Readability/Reasonability
I think the biggest reason to avoid correlated subqueries is not the performance benefit, it’s the cognitive load that it forces upon us. A big, gnarly query with many correlated subqueries makes it difficult to reason about.
When you encounter a big query that’s doing more than you can take in at once, what’s the first thing you do? You break it down. Start executing pieces of the query to get an idea of the relations that are at play in your mind. Correlated subqueries make that difficult because you cannot select a piece of the query and run it individually. Especially in the case of PeopleSoft, these subqueries are wired to other relations outside of the immediate scope.
Effective date subqueries also often get thrown into the WHERE
clause
alongside conditions that represent real business logic, clouding the intention
of the query. The goal should be to shove all of this accidental complexity
aside, leaving the minimal amount of code to represent the core of what the query
is trying to accomplish.
The following query speaks for itself, doesn’t it? This should be our goal. Any effective dated nonsense that this requires should take a back seat to this distilled statement.
SELECT * FROM effective_acad_prog_tbl WHERE acad_prog='123ASDF'
Destructuring with WITH
Since we’re specifically talking PeopleSoft/Oracle here, we have the often
neglected WITH
clause at our disposal. We can use WITH
to destructure the
ugly peripheral bits into meaningful relation names.

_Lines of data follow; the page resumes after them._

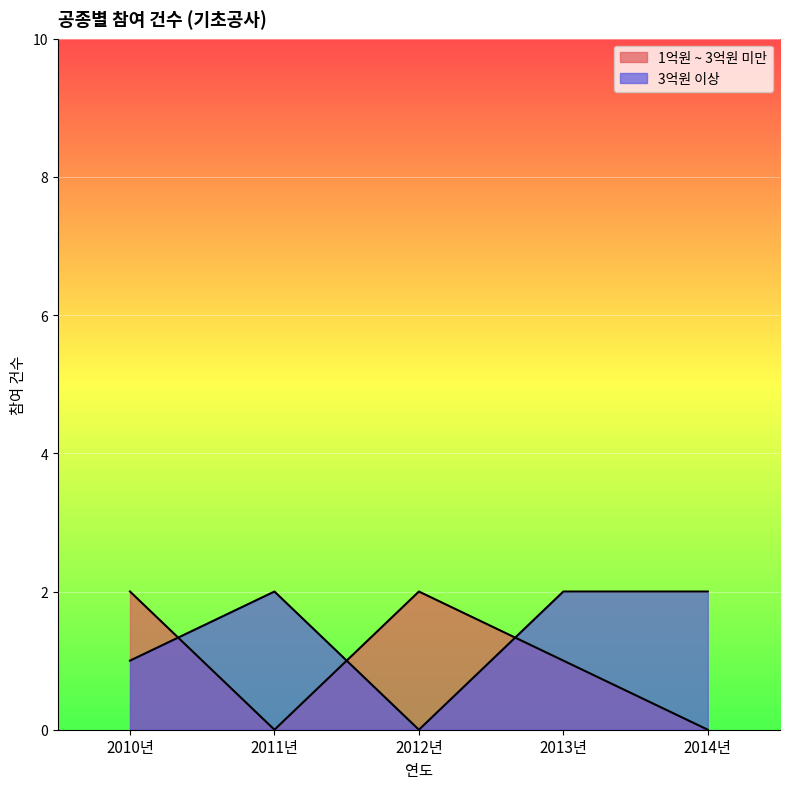

At which category does 3억원 이상 reach its first local valley?

2012년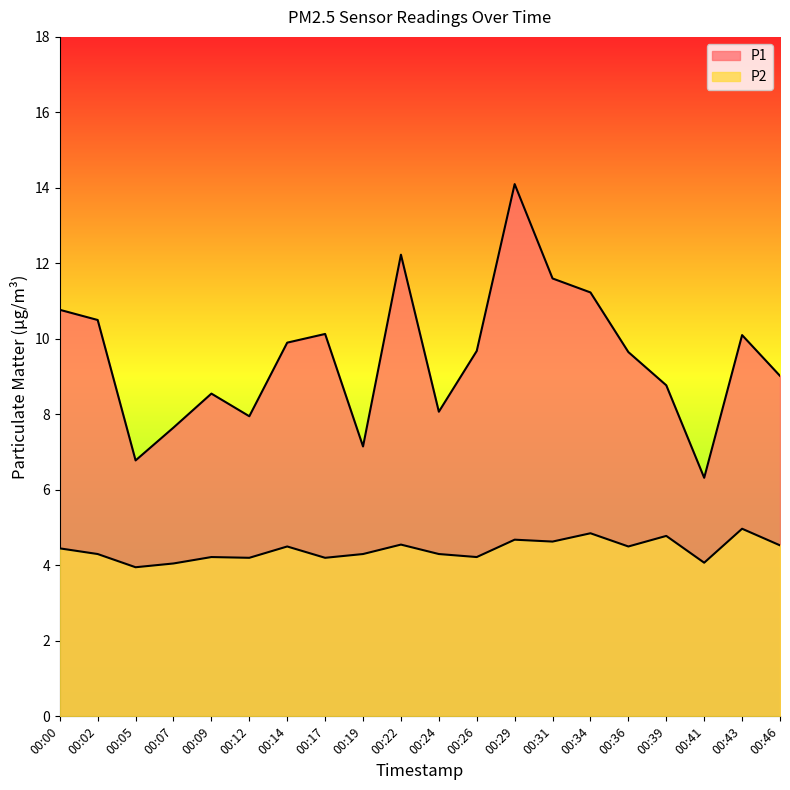

The value of P1 at 00:36 is 9.7. True or false?

True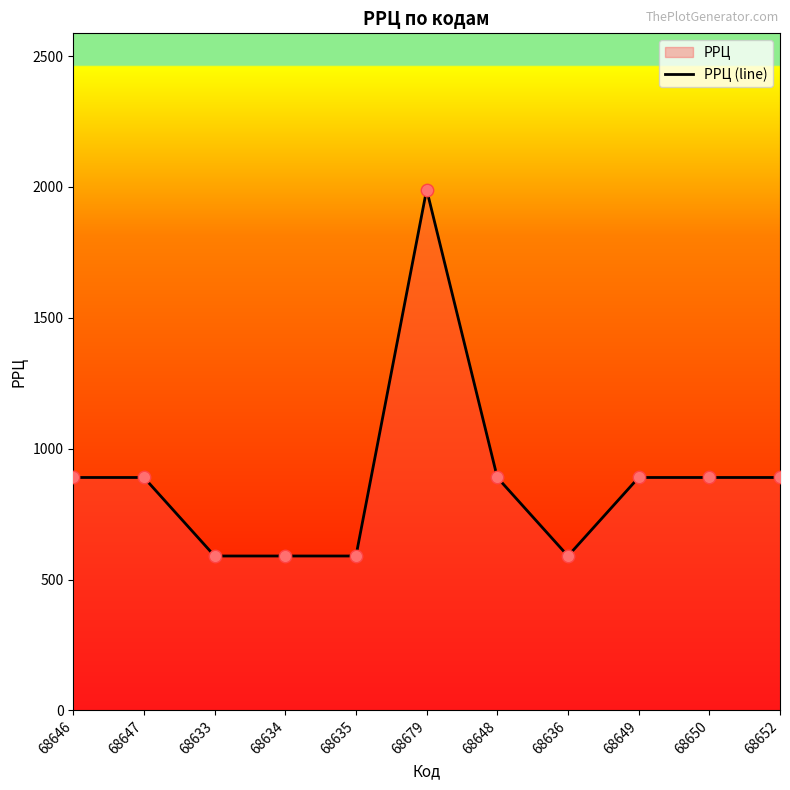

Which has a higher value, 68650 or 68635?

68650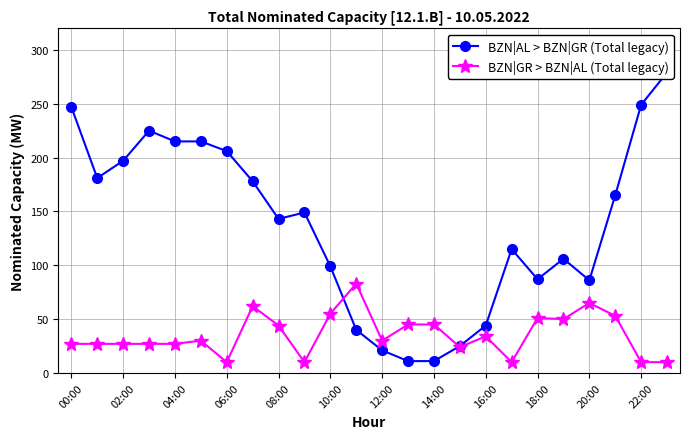

List the series in order of their peak value, highest first.

BZN|AL > BZN|GR (Total legacy), BZN|GR > BZN|AL (Total legacy)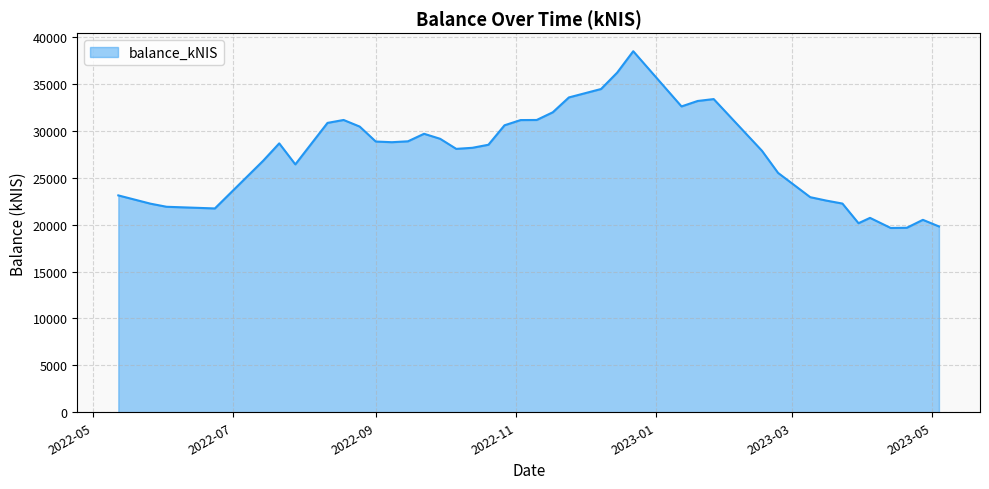

What is the difference between the maximum and minimum values?

18836.4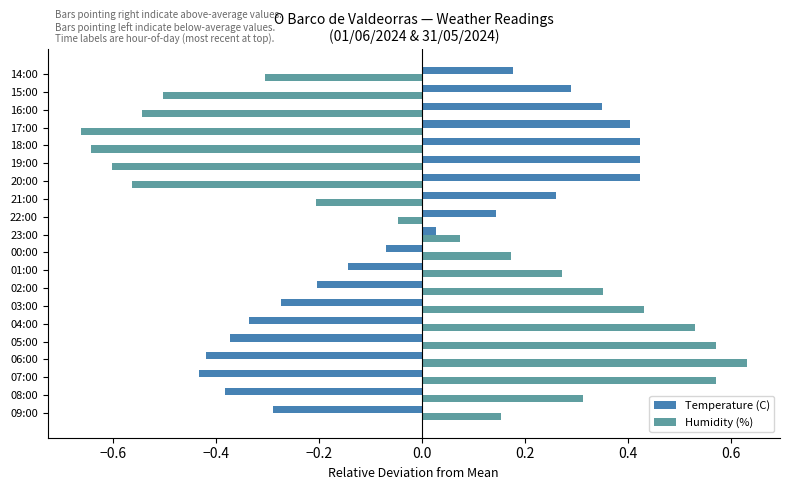

Which category has the highest value across all series?

06:00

In Clojure and other lisps, destructuring is done with the let
form:
(let [acad-prog-eff-keys (...)
effective-acad-prog (...)]
(do-something effective-acad-prog))
Oracle’s WITH
clause is very similar:
WITH acad_prog_tbl_eff_keys AS (
SELECT institution, acad_prog, max(effdt) as effdt
FROM ps_acad_prog_tbl
WHERE effdt <= sysdate
GROUP BY institution, acad_prog
),
effective_acad_prog_tbl AS (
SELECT ps_acad_prog_tbl.*
FROM ps_acad_prog_tbl
JOIN acad_prog_tbl_eff_keys
ON ps_acad_prog_tbl.institution = ps_acad_prog_tbl_eff_keys.institution
AND ps_acad_prog_tbl.acad_prog = ps_acad_prog_tbl_eff_keys.acad_prog
AND ps_acad_prog_tbl.effdt = ps_acad_prog_tbl_eff_keys.effdt
)
SELECT * FROM effective_acad_prog_tbl WHERE acad_prog = '123ASDF'
WITH
lets us nicely break up (and push aside) the non-core queries and clauses,
leaving the business logic to speak for itself.
Composability
So my point here is really composability. Regardless of whether you’re using
WITH
clauses, building queries by composing discrete meaningfully-named
relations will help build clearer, faster, and more maintainable queries.